-------- Brano da leggere

Disability Card, nuova “carta d’identità” dei disabili: domande da aprile sul sito dell’Inps


Presentata a Roma la Disability Card, la tessera che permetterà un più facile accesso alle persone con disabilità ai servizi e la riduzione della burocrazia, in regime di reciprocità con gli altri Paesi della UE, contribuendo alla loro piena inclusione nella vita sociale delle comunità.

“È il compimento di un lungo percorso che ci ha visti impegnati nel condurre in porto un’operazione fortemente attesa che necessitava di essere concretizzata quanto prima – dice il Ministro Stefani -. La Disability Card è un nuovo passo verso la piena inclusione, semplificherà la vita e l’accesso ai servizi alle persone con disabilità, avvicinando il Paese al raggiungimento degli obiettivi inseriti nella convenzione Onu”.

----------------
-------- Dati registrati

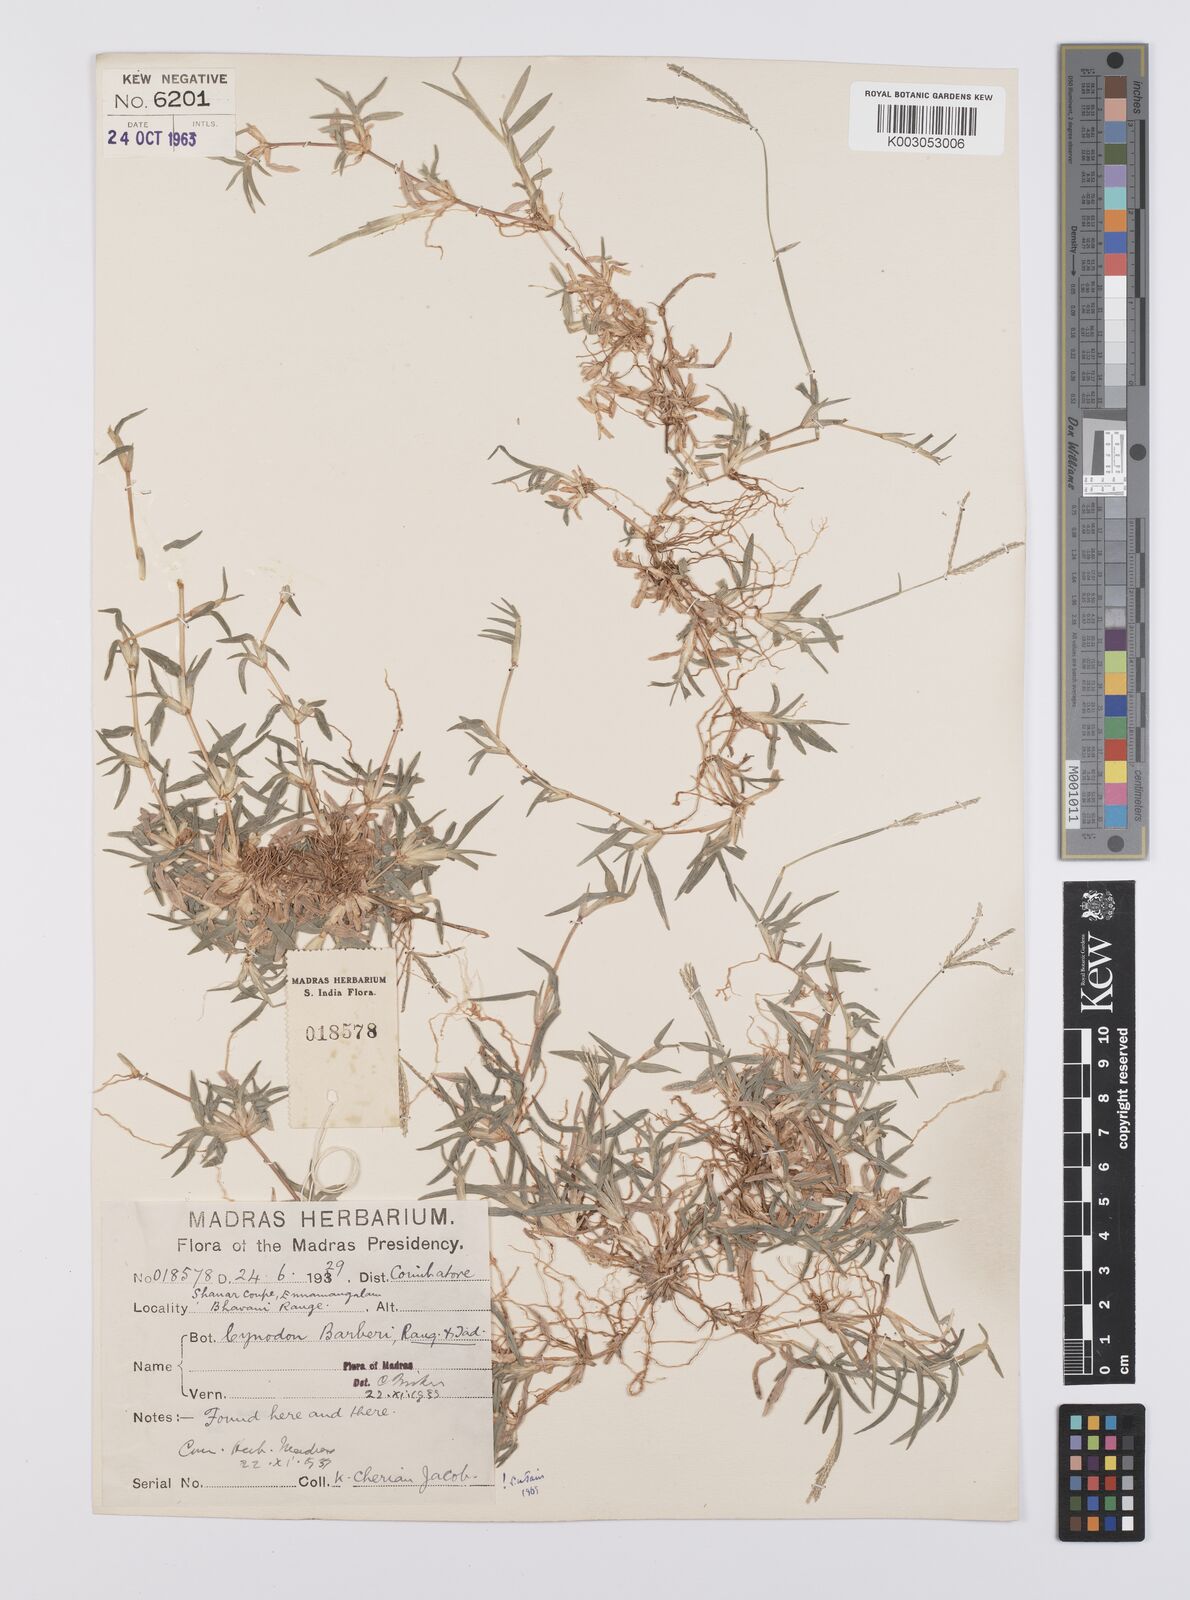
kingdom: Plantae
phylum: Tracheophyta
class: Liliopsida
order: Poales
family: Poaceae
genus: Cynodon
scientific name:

----------------

#### [Consegna]
Rispondi a queste domande basandoti sul testo sulla Disability Card.
1. In quale città è stata presentata la Disability Card?
2. Su quale sito si presentano le domande?
3. Secondo il Ministro Stefani, gli obiettivi di quale convenzione il Paese si avvicina a raggiungere?

#### [Soluzione]
1. A Roma.
2. Sul sito dell'Inps.
3. La convenzione Onu.